Task requirements.
a: According to the web development blog excerpt, how much experience do the three friends seeking new opportunities have?
b: Say whether each statement agrees with the web development blog excerpt, answering yes or no and quoting the deciding words: (i) Google announced cross-domain support of the canonical tag; (ii) the three friends are mostly back-end developers; (iii) the client wants to hire a senior web manager.

Archive for the 'Web Development' Category

Web Developers Available and A Junior Web Vacancy

As you might expect, I have a lot of friends who work in the web industry, from programmers to graphic designers, SEO experts to pay per click wizards. In a strange and unconnected coincidence, I have three different friends all with a pretty high degree of experience looking for new opportunities in the web development arena.

So, if you’re looking for a web developer to join your team right now, drop me an email and I’ll put you in touch. Their experience in all cases is in excess of six years, many more for some and by and large they are all front-end developers with some scripting skills, so they can do graphic design, layout, HTML/CSS and implement some JavaScript, ASP, PHP etc. They have a fair bit of management and client liaison experience too, so these aren’t techies with no social skills.

I also heard from a client today looking for a junior web manager, someone who can do a bit of graphics manipulation, HTML, SEO, AdWords etc. Some of that can be provided as training, the key is that you understand the web and have some basic skills to start with. Again, if you know someone, drop me an email.

Solving Website Structural Problems With The Canonical Tag

Long time no blog! I hope you all had a good festive season. I thought I would kick off the new year with a technical post, as Google announced cross-domain support of the Canonical tag last month (worth reading for the explanations of when you might want to use it and how to implement).

You may remember from my earlier post on the canonical tag, that it is a way of telling the search engines the “master” address of a page, when multiple addresses for the same content might exist. Why would you have multiple addresses (URLs) for a page, you might wonder? Well, how about a product list on an e-commerce website with options for ordering the products alphabetically, by price or by manufacturer? It’s likely that the URL will be different in some way for each version of the list, even though its contents are actually the same. That means that a search engine will index all three versions (or possibly six if you have reverse-order options too).

Source records
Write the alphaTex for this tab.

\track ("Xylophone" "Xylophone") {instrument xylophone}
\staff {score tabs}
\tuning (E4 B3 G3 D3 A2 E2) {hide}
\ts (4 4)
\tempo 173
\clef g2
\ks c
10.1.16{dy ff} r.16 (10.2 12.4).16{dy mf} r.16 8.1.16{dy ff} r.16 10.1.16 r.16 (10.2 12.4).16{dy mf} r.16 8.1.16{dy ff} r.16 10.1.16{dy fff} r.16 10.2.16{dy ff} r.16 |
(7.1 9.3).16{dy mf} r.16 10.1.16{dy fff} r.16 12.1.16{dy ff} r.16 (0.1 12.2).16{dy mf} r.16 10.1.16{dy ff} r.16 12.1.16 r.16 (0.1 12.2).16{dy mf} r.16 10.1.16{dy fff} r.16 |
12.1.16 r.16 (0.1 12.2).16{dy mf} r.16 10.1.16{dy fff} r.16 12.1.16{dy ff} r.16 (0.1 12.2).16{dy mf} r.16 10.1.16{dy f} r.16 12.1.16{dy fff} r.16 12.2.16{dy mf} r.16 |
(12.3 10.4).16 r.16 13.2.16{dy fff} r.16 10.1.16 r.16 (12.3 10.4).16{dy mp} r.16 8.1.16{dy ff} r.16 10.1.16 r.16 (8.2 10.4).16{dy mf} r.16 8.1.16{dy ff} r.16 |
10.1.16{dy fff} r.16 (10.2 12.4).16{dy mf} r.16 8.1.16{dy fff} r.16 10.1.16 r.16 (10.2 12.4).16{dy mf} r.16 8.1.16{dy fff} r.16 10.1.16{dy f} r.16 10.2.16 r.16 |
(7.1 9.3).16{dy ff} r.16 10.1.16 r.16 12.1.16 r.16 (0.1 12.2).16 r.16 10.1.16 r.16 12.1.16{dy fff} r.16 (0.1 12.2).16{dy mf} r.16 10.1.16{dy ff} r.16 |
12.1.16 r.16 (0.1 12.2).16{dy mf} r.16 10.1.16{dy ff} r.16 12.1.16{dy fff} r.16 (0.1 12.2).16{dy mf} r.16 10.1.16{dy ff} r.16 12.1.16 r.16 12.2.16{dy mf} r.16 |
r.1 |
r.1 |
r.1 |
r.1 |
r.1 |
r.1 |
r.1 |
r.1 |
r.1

Correct answers.
a: In excess of six years in all cases.

b:
(i) Yes: "Google announced cross-domain support of the Canonical tag last month"
(ii) No: "by and large they are all front-end developers with some scripting skills"
(iii) No: "a client today looking for a junior web manager"